(Stored data)

════════════════

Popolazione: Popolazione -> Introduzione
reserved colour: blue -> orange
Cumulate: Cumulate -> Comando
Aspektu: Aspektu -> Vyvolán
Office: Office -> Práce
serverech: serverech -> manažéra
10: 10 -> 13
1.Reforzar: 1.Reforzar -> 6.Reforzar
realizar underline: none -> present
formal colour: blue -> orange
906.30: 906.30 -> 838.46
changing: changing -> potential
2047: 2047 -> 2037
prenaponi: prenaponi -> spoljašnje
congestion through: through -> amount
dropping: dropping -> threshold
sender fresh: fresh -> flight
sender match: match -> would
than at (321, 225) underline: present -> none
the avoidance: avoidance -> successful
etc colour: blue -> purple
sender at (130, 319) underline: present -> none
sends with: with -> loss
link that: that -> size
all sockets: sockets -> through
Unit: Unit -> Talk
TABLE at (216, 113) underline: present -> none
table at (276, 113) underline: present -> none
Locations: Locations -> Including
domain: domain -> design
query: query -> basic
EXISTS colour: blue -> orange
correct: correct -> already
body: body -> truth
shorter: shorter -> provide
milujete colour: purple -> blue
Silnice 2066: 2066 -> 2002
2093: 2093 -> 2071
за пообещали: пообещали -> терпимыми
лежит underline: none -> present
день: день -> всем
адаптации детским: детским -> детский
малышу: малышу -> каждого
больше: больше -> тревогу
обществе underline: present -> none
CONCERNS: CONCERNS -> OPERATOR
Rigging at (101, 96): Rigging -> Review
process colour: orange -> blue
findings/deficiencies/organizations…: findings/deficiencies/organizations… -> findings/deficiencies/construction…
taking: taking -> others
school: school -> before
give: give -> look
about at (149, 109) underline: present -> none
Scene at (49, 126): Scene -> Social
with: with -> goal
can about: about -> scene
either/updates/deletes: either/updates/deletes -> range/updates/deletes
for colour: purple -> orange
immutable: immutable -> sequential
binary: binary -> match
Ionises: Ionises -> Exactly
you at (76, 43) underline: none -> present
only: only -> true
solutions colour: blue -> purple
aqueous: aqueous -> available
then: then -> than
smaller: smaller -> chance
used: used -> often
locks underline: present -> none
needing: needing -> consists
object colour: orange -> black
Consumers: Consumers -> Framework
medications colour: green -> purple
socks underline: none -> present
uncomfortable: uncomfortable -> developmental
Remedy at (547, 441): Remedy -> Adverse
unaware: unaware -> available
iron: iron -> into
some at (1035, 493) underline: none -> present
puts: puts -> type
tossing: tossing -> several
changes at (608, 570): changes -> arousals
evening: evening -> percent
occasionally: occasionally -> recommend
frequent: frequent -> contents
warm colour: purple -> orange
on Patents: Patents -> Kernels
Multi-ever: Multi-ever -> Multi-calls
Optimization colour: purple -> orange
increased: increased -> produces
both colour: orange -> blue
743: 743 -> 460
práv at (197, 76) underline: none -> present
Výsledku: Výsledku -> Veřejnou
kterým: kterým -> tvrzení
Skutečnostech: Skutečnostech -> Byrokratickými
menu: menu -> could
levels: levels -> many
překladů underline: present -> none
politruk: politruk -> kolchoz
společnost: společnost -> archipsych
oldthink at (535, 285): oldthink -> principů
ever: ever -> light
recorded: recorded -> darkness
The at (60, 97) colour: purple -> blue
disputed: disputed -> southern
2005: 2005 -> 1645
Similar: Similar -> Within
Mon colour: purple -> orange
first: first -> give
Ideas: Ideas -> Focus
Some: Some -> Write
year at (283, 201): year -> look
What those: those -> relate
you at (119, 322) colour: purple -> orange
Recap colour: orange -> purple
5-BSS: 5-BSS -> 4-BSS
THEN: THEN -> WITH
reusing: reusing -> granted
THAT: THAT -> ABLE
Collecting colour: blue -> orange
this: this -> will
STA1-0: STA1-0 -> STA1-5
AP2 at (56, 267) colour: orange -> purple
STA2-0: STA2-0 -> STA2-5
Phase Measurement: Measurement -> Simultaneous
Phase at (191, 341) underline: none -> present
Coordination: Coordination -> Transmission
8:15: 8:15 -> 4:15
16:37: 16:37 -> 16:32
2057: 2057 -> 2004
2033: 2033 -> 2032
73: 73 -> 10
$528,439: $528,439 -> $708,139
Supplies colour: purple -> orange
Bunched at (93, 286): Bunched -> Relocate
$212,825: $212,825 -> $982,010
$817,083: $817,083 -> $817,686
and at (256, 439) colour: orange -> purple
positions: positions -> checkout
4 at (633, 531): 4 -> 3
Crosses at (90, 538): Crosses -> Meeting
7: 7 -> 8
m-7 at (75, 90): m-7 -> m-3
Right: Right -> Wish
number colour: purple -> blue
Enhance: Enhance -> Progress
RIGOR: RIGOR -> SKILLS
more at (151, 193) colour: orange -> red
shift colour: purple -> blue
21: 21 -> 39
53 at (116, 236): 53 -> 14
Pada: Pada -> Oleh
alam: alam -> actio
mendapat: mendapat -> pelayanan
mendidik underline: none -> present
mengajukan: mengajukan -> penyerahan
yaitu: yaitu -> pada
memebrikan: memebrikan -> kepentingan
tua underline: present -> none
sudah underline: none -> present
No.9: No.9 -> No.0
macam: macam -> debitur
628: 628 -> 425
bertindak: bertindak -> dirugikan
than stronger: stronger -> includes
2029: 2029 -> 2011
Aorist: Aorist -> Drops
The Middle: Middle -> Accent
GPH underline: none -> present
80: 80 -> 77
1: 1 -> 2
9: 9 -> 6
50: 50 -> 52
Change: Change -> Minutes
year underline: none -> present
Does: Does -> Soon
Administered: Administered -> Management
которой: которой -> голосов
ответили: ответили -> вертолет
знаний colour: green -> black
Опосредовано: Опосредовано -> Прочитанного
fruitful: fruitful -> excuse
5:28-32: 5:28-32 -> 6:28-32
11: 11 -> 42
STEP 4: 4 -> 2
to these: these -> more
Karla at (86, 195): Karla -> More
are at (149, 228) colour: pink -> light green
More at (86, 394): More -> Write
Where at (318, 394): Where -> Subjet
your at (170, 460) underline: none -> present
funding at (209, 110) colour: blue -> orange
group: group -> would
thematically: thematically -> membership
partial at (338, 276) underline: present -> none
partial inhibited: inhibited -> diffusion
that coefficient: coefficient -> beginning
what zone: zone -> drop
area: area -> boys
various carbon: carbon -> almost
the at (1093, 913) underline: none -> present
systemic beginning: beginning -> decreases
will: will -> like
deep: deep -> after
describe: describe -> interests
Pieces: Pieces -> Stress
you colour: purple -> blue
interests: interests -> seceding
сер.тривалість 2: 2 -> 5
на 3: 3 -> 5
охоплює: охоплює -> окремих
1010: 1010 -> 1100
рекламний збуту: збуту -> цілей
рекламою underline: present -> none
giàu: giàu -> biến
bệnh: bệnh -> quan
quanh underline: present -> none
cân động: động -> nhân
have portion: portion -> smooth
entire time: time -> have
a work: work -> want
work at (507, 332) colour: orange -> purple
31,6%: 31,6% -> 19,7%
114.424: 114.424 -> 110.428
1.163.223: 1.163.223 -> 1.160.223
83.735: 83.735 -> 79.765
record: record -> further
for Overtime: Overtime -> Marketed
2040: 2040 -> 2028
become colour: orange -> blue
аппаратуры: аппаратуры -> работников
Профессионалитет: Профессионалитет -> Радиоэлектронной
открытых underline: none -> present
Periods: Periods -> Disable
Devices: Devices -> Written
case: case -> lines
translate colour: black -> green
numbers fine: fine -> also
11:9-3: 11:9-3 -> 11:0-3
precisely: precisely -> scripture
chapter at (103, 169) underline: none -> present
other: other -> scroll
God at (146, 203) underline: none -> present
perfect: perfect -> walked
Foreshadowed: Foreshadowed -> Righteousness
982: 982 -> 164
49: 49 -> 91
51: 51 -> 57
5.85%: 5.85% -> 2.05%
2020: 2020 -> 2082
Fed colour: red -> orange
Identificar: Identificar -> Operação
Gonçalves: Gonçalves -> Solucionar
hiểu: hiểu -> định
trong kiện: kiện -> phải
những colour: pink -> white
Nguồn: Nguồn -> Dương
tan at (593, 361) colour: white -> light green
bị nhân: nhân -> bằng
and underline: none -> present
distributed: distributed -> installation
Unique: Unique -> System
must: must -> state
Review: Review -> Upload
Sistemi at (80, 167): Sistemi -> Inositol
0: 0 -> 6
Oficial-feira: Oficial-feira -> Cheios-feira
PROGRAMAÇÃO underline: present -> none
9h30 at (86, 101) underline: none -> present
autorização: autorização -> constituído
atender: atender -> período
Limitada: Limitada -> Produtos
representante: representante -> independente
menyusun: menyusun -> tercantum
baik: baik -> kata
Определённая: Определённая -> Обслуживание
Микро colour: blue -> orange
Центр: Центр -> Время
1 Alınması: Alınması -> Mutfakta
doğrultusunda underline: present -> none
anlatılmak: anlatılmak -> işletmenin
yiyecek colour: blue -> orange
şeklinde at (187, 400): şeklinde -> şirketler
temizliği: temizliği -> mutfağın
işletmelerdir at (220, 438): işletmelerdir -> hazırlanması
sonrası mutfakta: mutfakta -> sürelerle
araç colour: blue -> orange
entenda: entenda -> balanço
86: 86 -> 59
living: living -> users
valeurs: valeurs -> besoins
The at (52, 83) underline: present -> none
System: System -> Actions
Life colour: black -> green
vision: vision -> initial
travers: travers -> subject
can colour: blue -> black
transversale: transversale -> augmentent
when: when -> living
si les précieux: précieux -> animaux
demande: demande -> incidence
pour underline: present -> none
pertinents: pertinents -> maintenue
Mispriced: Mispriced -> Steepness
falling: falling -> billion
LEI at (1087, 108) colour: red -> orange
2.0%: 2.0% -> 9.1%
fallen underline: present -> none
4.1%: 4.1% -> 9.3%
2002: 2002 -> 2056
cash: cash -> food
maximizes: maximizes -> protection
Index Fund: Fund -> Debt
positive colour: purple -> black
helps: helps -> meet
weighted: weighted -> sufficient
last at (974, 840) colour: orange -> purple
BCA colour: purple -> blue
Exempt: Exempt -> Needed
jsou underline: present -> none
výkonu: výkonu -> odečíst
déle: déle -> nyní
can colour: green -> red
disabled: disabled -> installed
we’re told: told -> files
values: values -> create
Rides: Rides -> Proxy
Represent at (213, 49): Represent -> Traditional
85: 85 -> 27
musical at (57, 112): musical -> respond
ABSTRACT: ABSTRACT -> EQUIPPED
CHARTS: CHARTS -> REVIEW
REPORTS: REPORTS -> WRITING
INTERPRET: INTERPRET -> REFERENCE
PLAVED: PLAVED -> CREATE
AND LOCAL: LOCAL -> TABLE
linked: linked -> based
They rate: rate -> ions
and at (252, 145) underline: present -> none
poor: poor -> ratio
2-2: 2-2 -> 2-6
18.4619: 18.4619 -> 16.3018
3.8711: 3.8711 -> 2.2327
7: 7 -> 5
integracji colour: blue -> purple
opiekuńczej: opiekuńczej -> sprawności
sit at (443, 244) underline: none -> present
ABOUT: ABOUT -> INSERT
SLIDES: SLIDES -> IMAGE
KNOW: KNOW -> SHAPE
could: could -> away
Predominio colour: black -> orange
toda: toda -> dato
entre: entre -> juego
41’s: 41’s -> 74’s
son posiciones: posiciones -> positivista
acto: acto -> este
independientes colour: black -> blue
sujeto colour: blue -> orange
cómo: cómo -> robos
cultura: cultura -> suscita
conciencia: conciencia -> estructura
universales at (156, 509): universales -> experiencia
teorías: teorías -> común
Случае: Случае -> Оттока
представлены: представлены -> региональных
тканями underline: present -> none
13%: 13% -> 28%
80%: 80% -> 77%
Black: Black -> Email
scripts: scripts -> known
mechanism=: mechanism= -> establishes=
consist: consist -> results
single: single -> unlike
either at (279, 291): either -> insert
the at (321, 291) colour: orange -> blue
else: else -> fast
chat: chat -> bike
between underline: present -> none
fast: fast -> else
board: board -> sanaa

════════════════

**GIVEN REQUEST:**
Give the number of lines in the rows above that contain the word "would", counting case as it appears. Reply with the number only.

**CORRECT OUTPUT:**
2